What to do: Could you give the data below again exactly, apart from the pictures?

[Stored items]
====

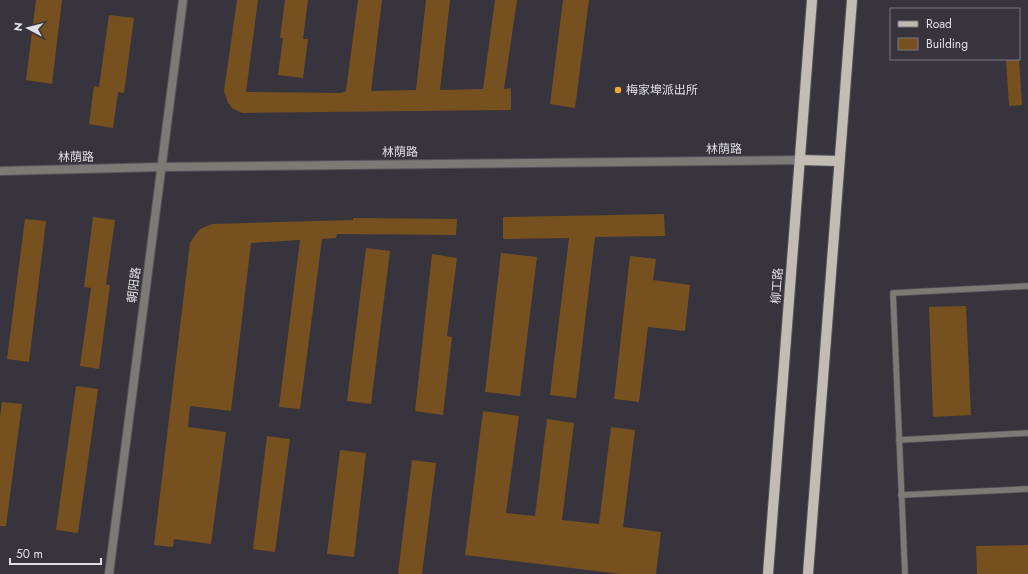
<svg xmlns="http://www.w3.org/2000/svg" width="1028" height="574" viewBox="0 0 1028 574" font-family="Jost,'Noto Sans SC',sans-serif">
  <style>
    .building { fill: #76511f }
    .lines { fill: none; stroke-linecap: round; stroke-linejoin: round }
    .service-casing { stroke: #56535c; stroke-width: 7 }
    .tertiary-casing { stroke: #56535c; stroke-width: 10 }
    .primary-casing { stroke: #56535c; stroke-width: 12 }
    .service { stroke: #7c7a74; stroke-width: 5.5 }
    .tertiary { stroke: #7c7a74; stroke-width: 8 }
    .primary { stroke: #c2bcb2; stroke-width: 10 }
    .poi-dot { fill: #efa73e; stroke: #37343e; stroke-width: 1.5 }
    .labels { text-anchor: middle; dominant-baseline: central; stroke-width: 4; stroke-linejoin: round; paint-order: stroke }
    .poi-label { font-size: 12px; fill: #e1dfe6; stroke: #37343e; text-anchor: start }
    .street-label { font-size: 12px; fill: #e1dfe6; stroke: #37343e }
  </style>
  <rect width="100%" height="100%" fill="#37343e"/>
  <g class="building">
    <path d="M36 0H62L52 84 26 80Z"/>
    <path d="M237 0H258L246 92 341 93 346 91 358 0H382L371 91 416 90 426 0H450L440 90 483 89 495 0H517L504 89 511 88V110L242 113 232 108 228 103 224 91Z"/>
    <path d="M285 0H308L303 39H308L303 78 278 75 283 38H280Z"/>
    <path d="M563 0H589L575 108 550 104Z"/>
    <path d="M109 15 134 18 124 93 118 92 113 128 89 124 94 86 99 87Z"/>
    <path d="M1006 59H1019L1022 105 1009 106Z"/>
    <path d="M664 214 665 236 595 237 576 398 550 395 569 238 503 239V217Z"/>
    <path d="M93 217 115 220 106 285H110L99 369 80 366 91 288 84 287Z"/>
    <path d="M353 218 457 219 456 235 337 234 336 238 322 239 300 409 279 407 300 240 251 243 231 411 190 406 188 427 226 432 211 544 174 539 173 547 154 545 190 243 193 238 200 229 212 224 353 220Z"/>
    <path d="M25 219 46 221 29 362 7 359Z"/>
    <path d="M366 248 390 251 371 404 347 401Z"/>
    <path d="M501 253 537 257 520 396 485 392Z"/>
    <path d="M432 254 457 258 447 336 452 337 443 415 415 411Z"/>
    <path d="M630 256 656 259 653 280 690 285 685 331 648 327 639 402 614 399Z"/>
    <path d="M966 306 971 415 933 417 929 307Z"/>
    <path d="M76 386 98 389 78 533 56 530Z"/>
    <path d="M2 402 22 404 6 526H0V417Z"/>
    <path d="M483 411 519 416 506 513 535 516 547 419 574 423 562 520 599 524 611 427 635 430 623 527 661 532 656 574H620L465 555Z"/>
    <path d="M267 436 290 439 275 552 253 549Z"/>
    <path d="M340 450 366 453 354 557 327 554Z"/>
    <path d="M412 460 436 463 422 574H398Z"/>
    <path d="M1028 545V574H977L976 546Z"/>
  </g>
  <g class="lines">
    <defs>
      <g id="service">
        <path d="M899 440 1028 433"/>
        <path d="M901 495 1028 489"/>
        <path d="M905 574 893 293 1028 286"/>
      </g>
      <g id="tertiary">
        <path d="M0 171 161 167 800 160"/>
        <path d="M109 574 183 0"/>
      </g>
      <g id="primary">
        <path d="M800 160 839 161"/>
        <path d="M768 574 812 0"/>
        <path d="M808 574 852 0"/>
      </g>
    </defs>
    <use href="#service" class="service-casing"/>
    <use href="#tertiary" class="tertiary-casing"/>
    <use href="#primary" class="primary-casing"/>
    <use href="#service" class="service"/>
    <use href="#tertiary" class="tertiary"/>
    <use href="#primary" class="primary"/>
  </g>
  <circle class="poi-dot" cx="618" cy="90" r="4"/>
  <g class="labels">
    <g class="poi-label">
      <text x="626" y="90">梅家埠派出所</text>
    </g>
    <g class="street-label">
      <text transform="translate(724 149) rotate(-1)">林荫路</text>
      <text transform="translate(400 152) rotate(-1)">林荫路</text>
      <text transform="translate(76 157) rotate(-1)">林荫路</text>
      <text transform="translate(134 285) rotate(-83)">朝阳路</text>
      <text transform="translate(777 286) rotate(-86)">柳工路</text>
    </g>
  </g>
  <rect x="890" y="8" width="130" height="52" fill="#37343e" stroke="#7b7881"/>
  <rect x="898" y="21" width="20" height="6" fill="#c2bcb2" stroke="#7b7881"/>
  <text x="926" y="28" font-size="12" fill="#e1dfe6">Road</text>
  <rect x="898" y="38" width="20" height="12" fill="#76511f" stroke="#7b7881"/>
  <text x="926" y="48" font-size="12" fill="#e1dfe6">Building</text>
  <g transform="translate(28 28) rotate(277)" stroke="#37343e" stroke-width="3" paint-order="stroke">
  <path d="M0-3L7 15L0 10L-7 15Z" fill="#e1dfe6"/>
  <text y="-6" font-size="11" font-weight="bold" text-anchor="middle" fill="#e1dfe6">N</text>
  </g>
  <path d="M10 558v6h91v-6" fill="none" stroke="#e1dfe6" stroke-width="2"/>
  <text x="16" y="558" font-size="12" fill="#e1dfe6" stroke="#37343e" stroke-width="3" paint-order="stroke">50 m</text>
</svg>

====

Exercise response:
<svg xmlns="http://www.w3.org/2000/svg" width="1028" height="574" viewBox="0 0 1028 574" font-family="Jost,'Noto Sans SC',sans-serif">
  <style>
    .building { fill: #76511f }
    .lines { fill: none; stroke-linecap: round; stroke-linejoin: round }
    .service-casing { stroke: #56535c; stroke-width: 7 }
    .tertiary-casing { stroke: #56535c; stroke-width: 10 }
    .primary-casing { stroke: #56535c; stroke-width: 12 }
    .service { stroke: #7c7a74; stroke-width: 5.5 }
    .tertiary { stroke: #7c7a74; stroke-width: 8 }
    .primary { stroke: #c2bcb2; stroke-width: 10 }
    .poi-dot { fill: #efa73e; stroke: #37343e; stroke-width: 1.5 }
    .labels { text-anchor: middle; dominant-baseline: central; stroke-width: 4; stroke-linejoin: round; paint-order: stroke }
    .poi-label { font-size: 12px; fill: #e1dfe6; stroke: #37343e; text-anchor: start }
    .street-label { font-size: 12px; fill: #e1dfe6; stroke: #37343e }
  </style>
  <rect width="100%" height="100%" fill="#37343e"/>
  <g class="building">
    <path d="M36 0H62L52 84 26 80Z"/>
    <path d="M237 0H258L246 92 341 93 346 91 358 0H382L371 91 416 90 426 0H450L440 90 483 89 495 0H517L504 89 511 88V110L242 113 232 108 228 103 224 91Z"/>
    <path d="M285 0H308L303 39H308L303 78 278 75 283 38H280Z"/>
    <path d="M563 0H589L575 108 550 104Z"/>
    <path d="M109 15 134 18 124 93 118 92 113 128 89 124 94 86 99 87Z"/>
    <path d="M1006 59H1019L1022 105 1009 106Z"/>
    <path d="M664 214 665 236 595 237 576 398 550 395 569 238 503 239V217Z"/>
    <path d="M93 217 115 220 106 285H110L99 369 80 366 91 288 84 287Z"/>
    <path d="M353 218 457 219 456 235 337 234 336 238 322 239 300 409 279 407 300 240 251 243 231 411 190 406 188 427 226 432 211 544 174 539 173 547 154 545 190 243 193 238 200 229 212 224 353 220Z"/>
    <path d="M25 219 46 221 29 362 7 359Z"/>
    <path d="M366 248 390 251 371 404 347 401Z"/>
    <path d="M501 253 537 257 520 396 485 392Z"/>
    <path d="M432 254 457 258 447 336 452 337 443 415 415 411Z"/>
    <path d="M630 256 656 259 653 280 690 285 685 331 648 327 639 402 614 399Z"/>
    <path d="M966 306 971 415 933 417 929 307Z"/>
    <path d="M76 386 98 389 78 533 56 530Z"/>
    <path d="M2 402 22 404 6 526H0V417Z"/>
    <path d="M483 411 519 416 506 513 535 516 547 419 574 423 562 520 599 524 611 427 635 430 623 527 661 532 656 574H620L465 555Z"/>
    <path d="M267 436 290 439 275 552 253 549Z"/>
    <path d="M340 450 366 453 354 557 327 554Z"/>
    <path d="M412 460 436 463 422 574H398Z"/>
    <path d="M1028 545V574H977L976 546Z"/>
  </g>
  <g class="lines">
    <defs>
      <g id="service">
        <path d="M899 440 1028 433"/>
        <path d="M901 495 1028 489"/>
        <path d="M905 574 893 293 1028 286"/>
      </g>
      <g id="tertiary">
        <path d="M0 171 161 167 800 160"/>
        <path d="M109 574 183 0"/>
      </g>
      <g id="primary">
        <path d="M800 160 839 161"/>
        <path d="M768 574 812 0"/>
        <path d="M808 574 852 0"/>
      </g>
    </defs>
    <use href="#service" class="service-casing"/>
    <use href="#tertiary" class="tertiary-casing"/>
    <use href="#primary" class="primary-casing"/>
    <use href="#service" class="service"/>
    <use href="#tertiary" class="tertiary"/>
    <use href="#primary" class="primary"/>
  </g>
  <circle class="poi-dot" cx="618" cy="90" r="4"/>
  <g class="labels">
    <g class="poi-label">
      <text x="626" y="90">梅家埠派出所</text>
    </g>
    <g class="street-label">
      <text transform="translate(724 149) rotate(-1)">林荫路</text>
      <text transform="translate(400 152) rotate(-1)">林荫路</text>
      <text transform="translate(76 157) rotate(-1)">林荫路</text>
      <text transform="translate(134 285) rotate(-83)">朝阳路</text>
      <text transform="translate(777 286) rotate(-86)">柳工路</text>
    </g>
  </g>
  <rect x="890" y="8" width="130" height="52" fill="#37343e" stroke="#7b7881"/>
  <rect x="898" y="21" width="20" height="6" fill="#c2bcb2" stroke="#7b7881"/>
  <text x="926" y="28" font-size="12" fill="#e1dfe6">Road</text>
  <rect x="898" y="38" width="20" height="12" fill="#76511f" stroke="#7b7881"/>
  <text x="926" y="48" font-size="12" fill="#e1dfe6">Building</text>
  <g transform="translate(28 28) rotate(277)" stroke="#37343e" stroke-width="3" paint-order="stroke">
  <path d="M0-3L7 15L0 10L-7 15Z" fill="#e1dfe6"/>
  <text y="-6" font-size="11" font-weight="bold" text-anchor="middle" fill="#e1dfe6">N</text>
  </g>
  <path d="M10 558v6h91v-6" fill="none" stroke="#e1dfe6" stroke-width="2"/>
  <text x="16" y="558" font-size="12" fill="#e1dfe6" stroke="#37343e" stroke-width="3" paint-order="stroke">50 m</text>
</svg>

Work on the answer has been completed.